My visit to Port Gravina coincided with a relative frenzy in interest to sport fish salmon sharks. Not unexpectedly, anecdotal reports describe a crash in the salmon shark population in the years following. As it became harder to find the sharks, the demand to charter boats for shark fishing in Alaska faded away. In the years that have passed since, there appears to be a modest rebound in salmon shark populations in the Ports that mark the eastern limit of Prince William Sound. Year on year, we are seeing small but steady increases in the number and size of the sharks that return to their familiar haunts. It is encouraging to see these sharks make a comeback but when compared to the estimates of 2000 sharks visible in Port Gravina 20 years ago, the modern population would appear to be at least an order of magnitude less.
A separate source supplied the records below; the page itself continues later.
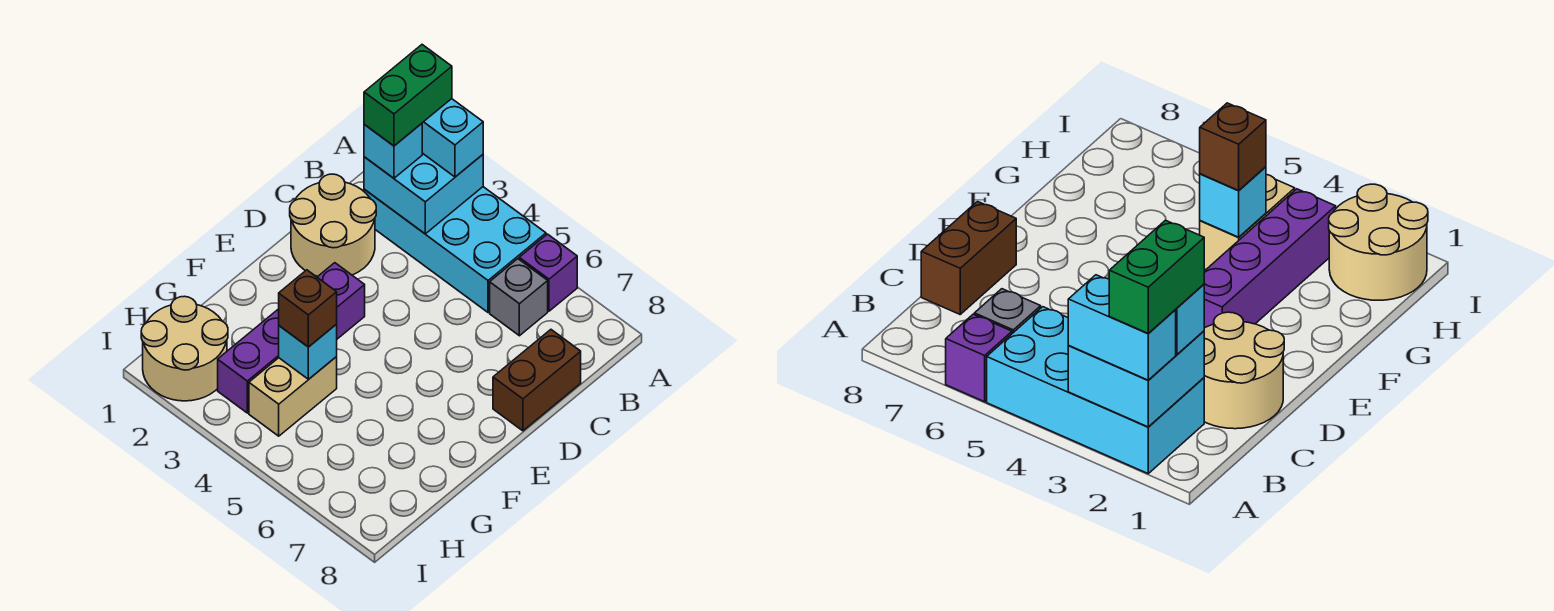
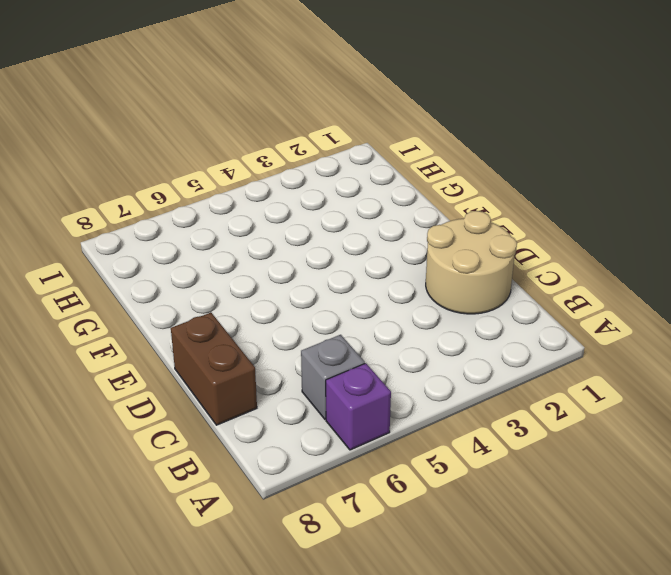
none -> cyan brick A2:B5 level 1
none -> purple brick E3:H3 level 1
none -> tan brick G4:H4 level 1

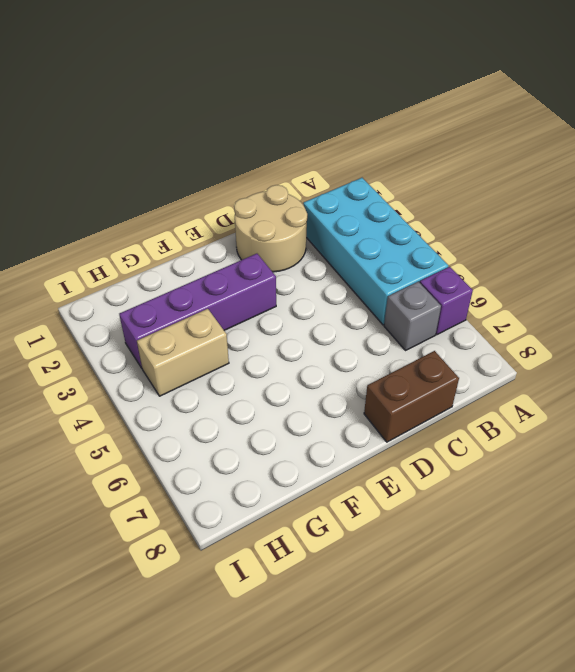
none -> tan round brick H1:I2 level 1
none -> cyan brick A2:B3 level 2
none -> cyan brick G4 level 2

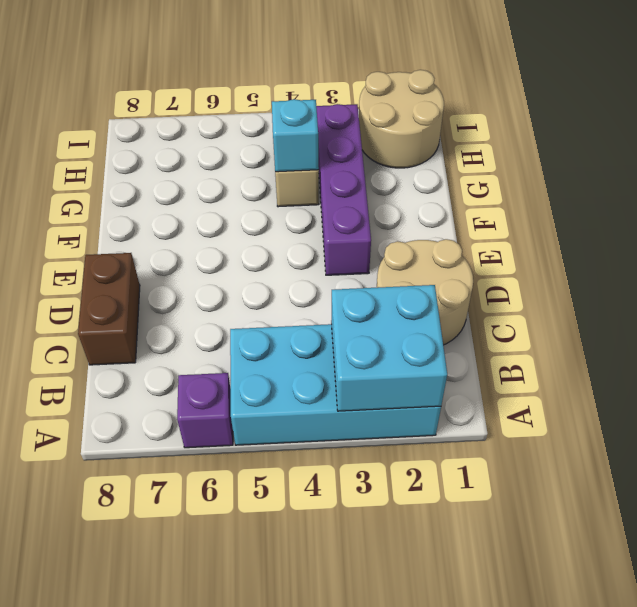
none -> grey brick B6 level 1
none -> cyan brick A2:A3 level 3
none -> cyan brick B2 level 3

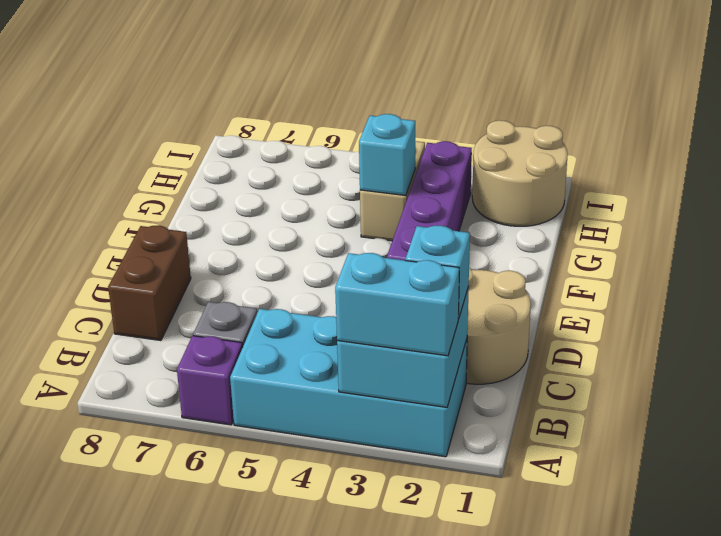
none -> brown brick G4 level 3
none -> green brick A2:B2 level 4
And still, the threat remains constant for the sharks. Interested parties in Alaska have tried to approach the state government and Alaska FIsh and Game with concerns regarding the salmon shark population and its vulnerability. However, the government has shown very little interest in protecting the shark. There are significant gaps in the data used for governmental stock assessments regarding all large sharks in Alaska. Any suggestion for greater protection would be suffer from the inadequate data to support any changes in management and face the immense power of the fishing lobby. At present, the sport fishing catch limit still allows for the killing of one salmon shark per person per day, one in possession, and two sharks annually. Thus, a fisherman could kill sharks on successive days. One can imagine that with the limited ability of salmon sharks to replace their population losses through reproduction, these catch limits allow the population to be wiped out quickly, at least in local aggregations.
Despite what one might hear, salmon sharks are not good to eat. The meat is generally difficult to correctly prepare and tastes rather foul (although this is subject to individual tastes). More importantly, like all large, apex sharks, salmon shark flesh is heavily laden with mercury and other heavy metals. This makes the meat dangerous and unhealthy to consume.
It often feels like only good fortune protects the sharks for now. They have been largely forgotten by sport fisheries in Alaska but this can change any day. It only takes fishermen talking amongst themselves to restore the desire to kill these animals. Greater public awareness of this incredible animal and appreciation of it as an Alaskan icon could be a path to better protection in the future. The emblematic status of the bald eagle certainly contributed to its recovery. A similar local pride of this special shark could go a long way to providing them the opportunity to recover towards historical levels and to survive into future generations.